Let $X=\bigcup_{i=1}^{\infty}X_{i}$ be a union of mutually independent Poisson point processes on $S\subseteq\mathbb{R}$, and let $B\in\mathscr{B}(S)$ be bounded. Then: $$\tag{1} \mathbb{P}(X\cap B=\emptyset)=\prod_{i=1}^{\infty}\mathbb{P}(X_{i}\cap B=\emptyset). $$
My question: Why does (1) above hold true?
My thoughts: A sequence of random variables $X_{1},\dots,X_{n}$ are said to be independent if their induced sigma algebras $\sigma(X_{1}),\dots,\sigma(X_{n})$ are independent. That is: $$\tag{2} \mathbb{P}\left(\bigcap_{i=1}^{n}A_{i}\right)=\prod_{i=1}^{n}\mathbb{P}(A_{i}),\quad \forall A_{i}\in\sigma(A_{i}). $$ I've been trying to relate (2) to (1), but I can't seem to make the connection. What am I missing??

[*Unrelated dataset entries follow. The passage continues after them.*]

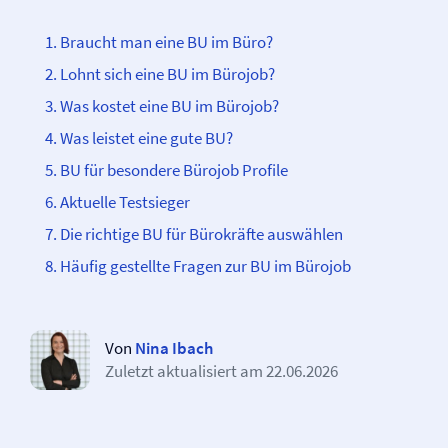
Braucht man eine BU im Büro?
Lohnt sich eine BU im Bürojob?
Was kostet eine BU im Bürojob?
Was leistet eine gute BU?
BU für besondere Bürojob Profile
Aktuelle Testsieger
Die richtige BU für Bürokräfte auswählen
Häufig gestellte Fragen zur BU im Bürojob
Von
Nina Ibach
Zuletzt aktualisiert am
22.06.2026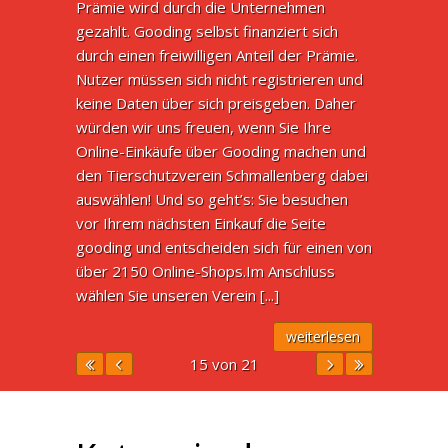
Prämie wird durch die Unternehmen
gezahlt. Gooding selbst finanziert sich
durch einen freiwilligen Anteil der Prämie.
Nutzer müssen sich nicht registrieren und
keine Daten über sich preisgeben. Daher
würden wir uns freuen, wenn Sie Ihre
Online-Einkäufe über Gooding machen und
den Tierschutzverein Schmallenberg dabei
auswählen! Und so geht’s: Sie besuchen
vor Ihrem nächsten Einkauf die Seite
gooding und entscheiden sich für einen von
über 2150 Online-Shops.Im Anschluss
wählen Sie unseren Verein [...]
weiterlesen
15 von 21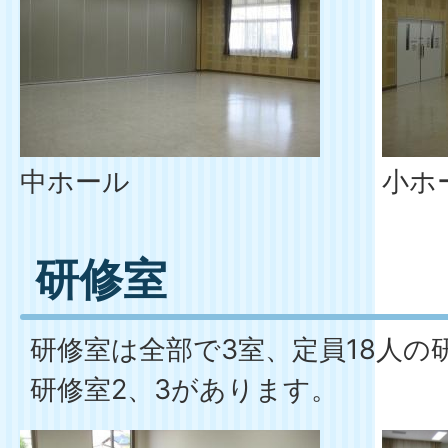
中ホール
小ホ
研修室
研修室は全部で3室、定員18人の
研修室2、3があります。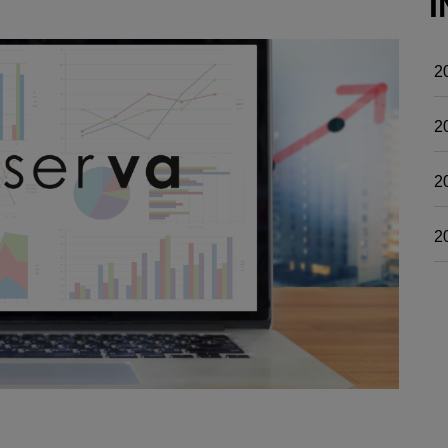
I
2
2
2
2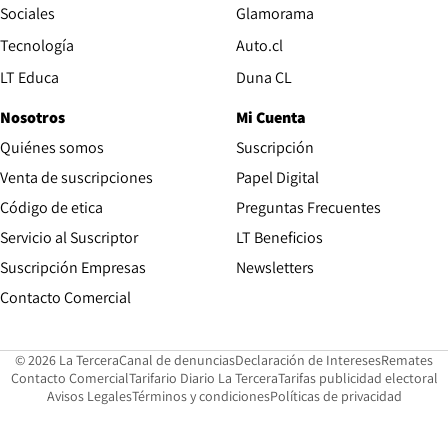
Opens in new wind
Sociales
Glamorama
Opens in new window
Tecnología
Auto.cl
Opens in new window
LT Educa
Duna CL
Nosotros
Mi Cuenta
Quiénes somos
Suscripción
Opens in new win
Venta de suscripciones
Papel Digital
Opens in new window
Código de etica
Preguntas Frecuentes
Servicio al Suscriptor
LT Beneficios
Suscripción Empresas
Newsletters
Opens in new window
Contacto Comercial
Opens in new window
Opens in 
Op
© 2026 La Tercera
Canal de denuncias
Declaración de Intereses
Remates
Opens in new window
Opens in new window
O
Contacto Comercial
Tarifario Diario La Tercera
Tarifas publicidad electoral
Opens in new window
Avisos Legales
Términos y condiciones
Políticas de privacidad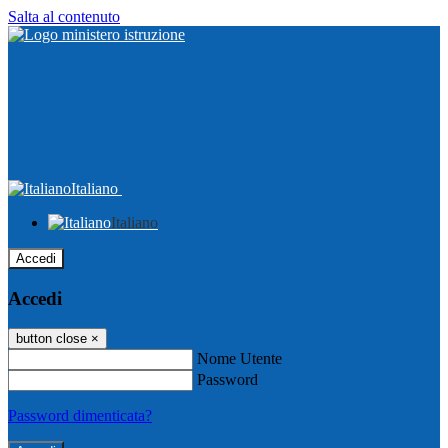
Salta al contenuto
Italiano
Italiano
Accedi
Accedi
button close
×
Nome Utente
Password
Password dimenticata?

Suppose $\{X_i\}_{i=1}^{\infty}$ are mutually independent Poisson Point Processes (PPPs) on the real number line with intensities $\{\lambda_i\}_{i=1}^{\infty}$. For any region $B \in \mathcal{B}(\mathbb{R})$ with finite length $|B|$ you can define $N_i(B)$ as the number of points from process $i$ in the region $B$. Then $\{N_i(B)\}_{i=1}^{\infty}$ are mutually independent random variables and $$N_i(B) \sim Poisson(\lambda_i \cdot |B|) \quad \forall i \in \{1, 2, 3, ...\}$$ and the probability that no points from any of the PPPs fall in the region $B$ is: \begin{align} P\left[\cap_{i=1}^{\infty}\{N_i(B)=0\}\right] &= \prod_{i=1}^{\infty}P[N_i(B)=0]\\ &=\prod_{i=1}^{\infty} e^{-\lambda_i \cdot Length(B)}\\ &=e^{-(\sum_{i=1}^{\infty}\lambda_i)\cdot |B|} \end{align}
Here we are using the fact that if $\{X_i\}_{i=1}^{\infty}$ are mutually independent random variables then for any Borel sets $\{C_i\}_{i=1}^{\infty}$ of the real number line and for any positive integer $n$ we have $$ P[\cap_{i=1}^n \{X_i \in C_i\}] = \prod_{i=1}^n P[X_i \in C_i] $$ You can take $n\rightarrow \infty$ (and formally use continuity of probability) to conclude $$ P[\cap_{i=1}^{\infty} \{X_i \in C_i\}] = \prod_{i=1}^{\infty} P[X_i \in C_i] $$ Defining $C_i=\{0\}$ for all $i$ and observing that the event $\{X_i \in \{0\}\}$ is equivalent to the event $\{X_i=0\}$, we get $$ P[\cap_{i=1}^{\infty} \{X_i=0\}] = \prod_{i=1}^{\infty} P[X_i=0]$$
It can be shown that if we define $\lambda = \sum_{i=1}^{\infty} \lambda_i$ and we assume $\lambda<\infty$, and if we define $$ N(B) = \sum_{i=1}^{\infty} N_i(B)$$ then $N(B) \sim Poisson(\lambda)$. In general, the superposition of mutually independent PPPs is again a PPP with the sum rate.